Actually, ##\phi## represents the angle for rotation about the z-axis. You can, from symmetry, immediately get the other two: ##\phi_x## representing rotation about the x-axis, and ##\phi_y## representing rotation about the y-axis. So rather than making a question of solving a differential equation, it becomes a geometric problem of how to compute ##\phi_x## and ##\phi_y## in terms of the usual ##\theta, \phi##.

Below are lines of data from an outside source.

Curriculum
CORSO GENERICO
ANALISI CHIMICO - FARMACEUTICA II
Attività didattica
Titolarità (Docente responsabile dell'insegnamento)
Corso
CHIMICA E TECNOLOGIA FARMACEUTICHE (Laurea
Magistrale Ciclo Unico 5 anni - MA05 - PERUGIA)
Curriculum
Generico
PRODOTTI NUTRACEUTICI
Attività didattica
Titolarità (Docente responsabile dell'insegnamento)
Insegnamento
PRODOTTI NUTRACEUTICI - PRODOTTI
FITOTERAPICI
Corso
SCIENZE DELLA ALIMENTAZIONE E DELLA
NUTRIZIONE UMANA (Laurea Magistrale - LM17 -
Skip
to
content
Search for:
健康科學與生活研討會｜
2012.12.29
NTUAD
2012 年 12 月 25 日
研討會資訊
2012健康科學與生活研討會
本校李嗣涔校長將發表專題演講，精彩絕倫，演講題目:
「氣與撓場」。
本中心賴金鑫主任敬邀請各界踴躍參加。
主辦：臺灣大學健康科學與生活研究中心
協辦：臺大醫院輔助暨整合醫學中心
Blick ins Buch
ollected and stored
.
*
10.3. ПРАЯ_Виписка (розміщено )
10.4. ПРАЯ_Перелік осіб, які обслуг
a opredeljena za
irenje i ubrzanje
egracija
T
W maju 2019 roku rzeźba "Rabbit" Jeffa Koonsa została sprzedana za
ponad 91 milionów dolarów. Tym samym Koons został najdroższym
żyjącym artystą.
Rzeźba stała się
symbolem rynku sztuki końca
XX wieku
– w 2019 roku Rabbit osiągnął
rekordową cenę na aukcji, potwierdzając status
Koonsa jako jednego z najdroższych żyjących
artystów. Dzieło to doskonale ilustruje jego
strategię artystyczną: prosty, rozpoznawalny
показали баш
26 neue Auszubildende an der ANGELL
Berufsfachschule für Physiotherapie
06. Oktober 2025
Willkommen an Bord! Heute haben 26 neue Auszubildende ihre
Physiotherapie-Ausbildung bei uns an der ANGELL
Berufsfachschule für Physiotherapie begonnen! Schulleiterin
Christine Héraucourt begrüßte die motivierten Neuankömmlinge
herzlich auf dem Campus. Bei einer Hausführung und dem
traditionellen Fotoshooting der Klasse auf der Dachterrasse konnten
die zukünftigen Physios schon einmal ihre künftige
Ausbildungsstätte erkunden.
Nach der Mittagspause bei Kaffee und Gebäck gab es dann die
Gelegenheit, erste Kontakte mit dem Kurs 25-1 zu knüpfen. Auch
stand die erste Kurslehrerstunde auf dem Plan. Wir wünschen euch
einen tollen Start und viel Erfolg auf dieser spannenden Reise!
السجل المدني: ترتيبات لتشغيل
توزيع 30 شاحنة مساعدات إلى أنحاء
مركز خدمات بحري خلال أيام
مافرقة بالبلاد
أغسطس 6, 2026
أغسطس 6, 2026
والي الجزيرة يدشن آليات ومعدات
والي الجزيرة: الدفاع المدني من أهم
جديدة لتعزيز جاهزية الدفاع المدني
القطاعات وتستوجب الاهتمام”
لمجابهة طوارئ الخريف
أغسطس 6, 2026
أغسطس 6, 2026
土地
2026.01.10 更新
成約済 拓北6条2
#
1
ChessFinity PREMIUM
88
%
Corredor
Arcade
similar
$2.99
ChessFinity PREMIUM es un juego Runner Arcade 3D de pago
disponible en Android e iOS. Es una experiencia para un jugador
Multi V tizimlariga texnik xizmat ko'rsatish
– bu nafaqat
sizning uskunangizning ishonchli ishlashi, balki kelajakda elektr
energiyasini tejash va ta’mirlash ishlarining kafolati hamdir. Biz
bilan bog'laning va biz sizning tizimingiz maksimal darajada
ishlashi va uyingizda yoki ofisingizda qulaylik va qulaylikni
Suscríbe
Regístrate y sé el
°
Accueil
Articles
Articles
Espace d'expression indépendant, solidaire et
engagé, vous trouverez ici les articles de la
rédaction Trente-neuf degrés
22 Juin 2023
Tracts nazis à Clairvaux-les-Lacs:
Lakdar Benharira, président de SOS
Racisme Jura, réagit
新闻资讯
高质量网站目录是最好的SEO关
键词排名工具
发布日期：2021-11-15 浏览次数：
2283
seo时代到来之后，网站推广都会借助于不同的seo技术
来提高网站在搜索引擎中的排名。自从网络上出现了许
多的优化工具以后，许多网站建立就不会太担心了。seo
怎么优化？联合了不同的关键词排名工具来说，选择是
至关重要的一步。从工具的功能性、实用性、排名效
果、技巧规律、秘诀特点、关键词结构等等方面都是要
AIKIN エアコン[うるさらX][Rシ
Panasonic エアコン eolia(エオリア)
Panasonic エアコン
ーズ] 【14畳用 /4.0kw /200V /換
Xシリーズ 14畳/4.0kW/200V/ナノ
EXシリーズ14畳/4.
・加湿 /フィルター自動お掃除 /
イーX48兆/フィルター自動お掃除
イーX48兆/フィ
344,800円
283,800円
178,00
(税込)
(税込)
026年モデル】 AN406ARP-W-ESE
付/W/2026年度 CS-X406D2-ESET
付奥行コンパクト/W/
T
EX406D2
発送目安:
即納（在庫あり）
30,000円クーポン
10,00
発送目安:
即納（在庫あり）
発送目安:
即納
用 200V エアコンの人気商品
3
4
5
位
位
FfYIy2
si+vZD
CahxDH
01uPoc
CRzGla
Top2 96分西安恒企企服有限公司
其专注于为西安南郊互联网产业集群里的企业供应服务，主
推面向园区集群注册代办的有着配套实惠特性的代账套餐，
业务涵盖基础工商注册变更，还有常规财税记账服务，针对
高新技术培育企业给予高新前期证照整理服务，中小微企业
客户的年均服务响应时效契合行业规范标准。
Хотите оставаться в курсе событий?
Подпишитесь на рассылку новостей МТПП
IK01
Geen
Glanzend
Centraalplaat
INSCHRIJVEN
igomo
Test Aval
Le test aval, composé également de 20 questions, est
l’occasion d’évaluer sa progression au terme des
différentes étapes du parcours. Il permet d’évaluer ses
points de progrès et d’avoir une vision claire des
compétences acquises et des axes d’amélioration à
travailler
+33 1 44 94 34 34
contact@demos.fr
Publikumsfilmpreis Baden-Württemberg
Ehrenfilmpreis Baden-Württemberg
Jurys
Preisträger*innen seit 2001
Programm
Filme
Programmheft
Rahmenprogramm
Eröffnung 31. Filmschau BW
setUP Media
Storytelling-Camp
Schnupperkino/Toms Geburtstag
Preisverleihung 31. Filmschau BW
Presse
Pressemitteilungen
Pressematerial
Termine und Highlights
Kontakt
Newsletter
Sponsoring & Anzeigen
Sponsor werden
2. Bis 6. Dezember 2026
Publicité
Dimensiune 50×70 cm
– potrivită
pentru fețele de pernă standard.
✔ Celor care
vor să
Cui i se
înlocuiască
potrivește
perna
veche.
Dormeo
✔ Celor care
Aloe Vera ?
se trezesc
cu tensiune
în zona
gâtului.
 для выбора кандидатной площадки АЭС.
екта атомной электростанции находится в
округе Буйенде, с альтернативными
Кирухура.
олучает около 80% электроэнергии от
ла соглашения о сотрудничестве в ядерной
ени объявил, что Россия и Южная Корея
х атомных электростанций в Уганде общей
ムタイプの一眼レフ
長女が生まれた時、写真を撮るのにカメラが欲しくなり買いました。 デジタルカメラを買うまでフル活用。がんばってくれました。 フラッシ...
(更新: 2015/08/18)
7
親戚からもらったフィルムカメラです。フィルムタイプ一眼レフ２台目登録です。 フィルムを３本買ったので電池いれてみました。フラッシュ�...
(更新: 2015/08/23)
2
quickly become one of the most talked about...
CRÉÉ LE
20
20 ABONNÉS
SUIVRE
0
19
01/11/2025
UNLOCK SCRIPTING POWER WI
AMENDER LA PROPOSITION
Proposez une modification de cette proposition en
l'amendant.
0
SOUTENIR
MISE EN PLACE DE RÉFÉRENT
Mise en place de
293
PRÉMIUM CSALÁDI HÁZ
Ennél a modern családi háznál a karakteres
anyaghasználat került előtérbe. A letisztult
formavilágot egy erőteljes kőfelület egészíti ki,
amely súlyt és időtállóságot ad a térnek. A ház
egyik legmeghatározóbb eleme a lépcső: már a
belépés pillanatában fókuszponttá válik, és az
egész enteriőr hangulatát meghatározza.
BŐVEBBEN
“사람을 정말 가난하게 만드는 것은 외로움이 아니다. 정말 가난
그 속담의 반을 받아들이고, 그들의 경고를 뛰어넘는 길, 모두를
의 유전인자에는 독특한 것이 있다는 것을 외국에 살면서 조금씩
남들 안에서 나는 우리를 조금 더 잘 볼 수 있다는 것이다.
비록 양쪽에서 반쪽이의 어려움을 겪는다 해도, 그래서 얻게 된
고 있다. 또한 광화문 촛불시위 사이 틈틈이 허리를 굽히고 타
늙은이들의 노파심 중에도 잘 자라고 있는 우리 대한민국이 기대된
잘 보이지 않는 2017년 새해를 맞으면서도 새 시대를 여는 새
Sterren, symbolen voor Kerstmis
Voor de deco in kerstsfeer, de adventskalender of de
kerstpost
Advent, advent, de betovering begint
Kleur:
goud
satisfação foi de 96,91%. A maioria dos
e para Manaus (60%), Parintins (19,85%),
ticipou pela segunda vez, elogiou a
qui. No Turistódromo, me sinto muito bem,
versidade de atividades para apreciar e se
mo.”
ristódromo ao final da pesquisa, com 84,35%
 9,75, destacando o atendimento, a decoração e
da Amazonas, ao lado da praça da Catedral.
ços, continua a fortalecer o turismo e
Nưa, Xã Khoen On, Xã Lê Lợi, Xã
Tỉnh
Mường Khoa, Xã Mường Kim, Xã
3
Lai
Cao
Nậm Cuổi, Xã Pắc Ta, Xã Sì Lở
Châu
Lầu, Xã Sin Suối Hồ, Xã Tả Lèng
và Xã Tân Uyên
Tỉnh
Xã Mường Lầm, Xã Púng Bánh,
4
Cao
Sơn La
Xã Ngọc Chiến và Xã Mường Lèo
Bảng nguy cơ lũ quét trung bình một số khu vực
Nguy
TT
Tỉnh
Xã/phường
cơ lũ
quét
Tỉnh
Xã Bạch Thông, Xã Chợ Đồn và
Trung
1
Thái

For illustration: The picture on the left shows the ##\phi##, representing rotations around the z-axis (the line from north pole to south pole), the middle picture shows ##\phi_y## representing rotations about the y-axis (the line from the point on the equator at 90 degrees west longitude to the antipodal point at 90 degrees east longitude) and the third picture shows ##\phi_x##, representing rotations about the x-axis (the line from the point on the equator at 0 degrees longitude to the antipodal point at 180 degrees longitude). I don't know an easy way to calculate ##\phi_x## and ##\phi_y## in terms of the usual latitude and longitude.